TAMPA, Fla., Aug. 22, 2012 /PRNewswire/ -- OSI Restaurant Partners, LLC ("OSI"), a wholly owned subsidiary of Bloomin' Brands, Inc. (Nasdaq: BLMN), announced today that as of 12:00 midnight, New York City time, on August 21, 2012 (the "Expiration Date"), it had received no new tenders or consents from the holders of its 10% Senior Notes due 2015 (CUSIP No. 67105EAB8) (the "Notes") since it purchased $102,207,000 in aggregate principal amount of Notes on August 13, 2012 pursuant to the terms of its tender offer and consent solicitation for the Notes (the "Offer"), which commenced on July 25, 2012, and was described in the Offer to Purchase and Consent Solicitation Statement dated July 25, 2012 (the "Offer to Purchase").

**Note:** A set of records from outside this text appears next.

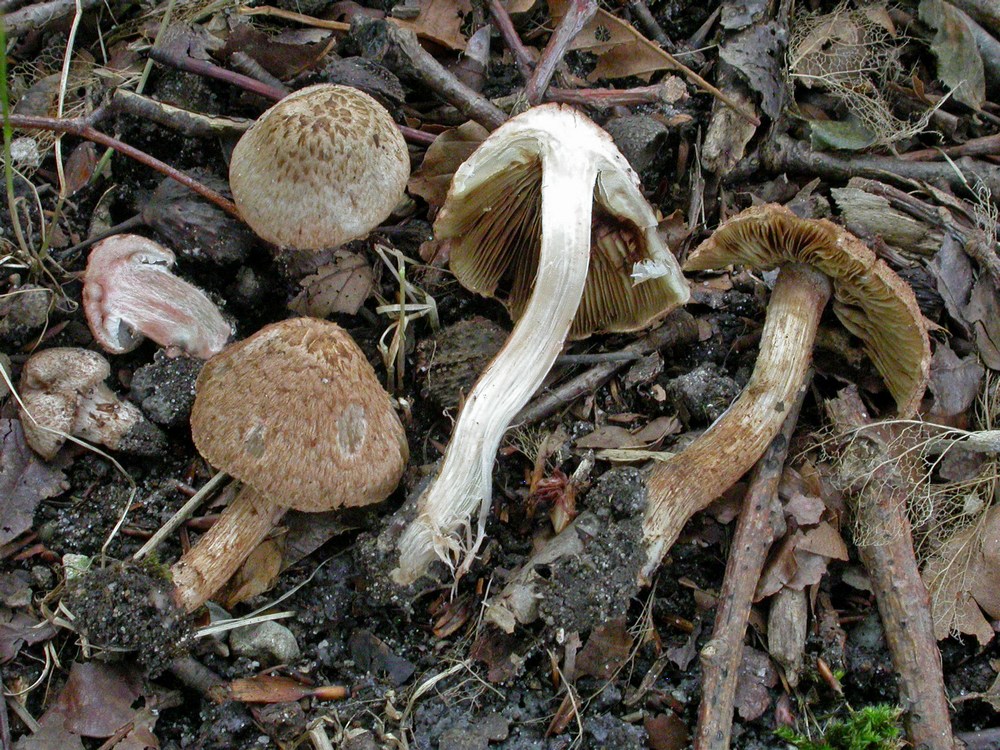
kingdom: Fungi
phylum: Basidiomycota
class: Agaricomycetes
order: Agaricales
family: Inocybaceae
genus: Inosperma
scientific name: Inosperma bongardii
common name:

OSI also announced today that on August 13, 2012 it discharged its remaining obligations under the indenture governing the Notes by delivering to the trustee a notice of redemption to holders of the outstanding Notes calling for such Notes to be redeemed on September 12, 2012 and by depositing in trust with the trustee funds sufficient to pay and discharge all remaining indebtedness under the Notes, including accrued and unpaid interest to, but not including, the payment date specified in the indenture in respect of such redemption.
OSI used cash on hand, together with proceeds made available to it from the initial public offering of shares of common stock of its ultimate parent company, Bloomin' Brands, Inc., to fund payments to holders who validly tendered their Notes in the Offer and to fund the redemption of the remaining Notes.
This press release is not an offer to purchase any Notes in any jurisdiction in which, or to or from any person to or from whom, it is unlawful to make such offer under applicable securities, "blue sky" or other laws. No dealer, salesperson or other person has been authorized to give any information or to make any representation not contained or incorporated by reference in the Offer to Purchase. We take no responsibility for, and can provide no assurance as to, the reliability of any other information that other persons may give you. The Offer is made only by, and pursuant to the terms of, the Offer to Purchase, and the information in this press release is qualified by reference to the Offer to Purchase and the related Consent and Letter of Transmittal. Neither OSI nor any of its representatives or agents makes any recommendation in connection with the Offer.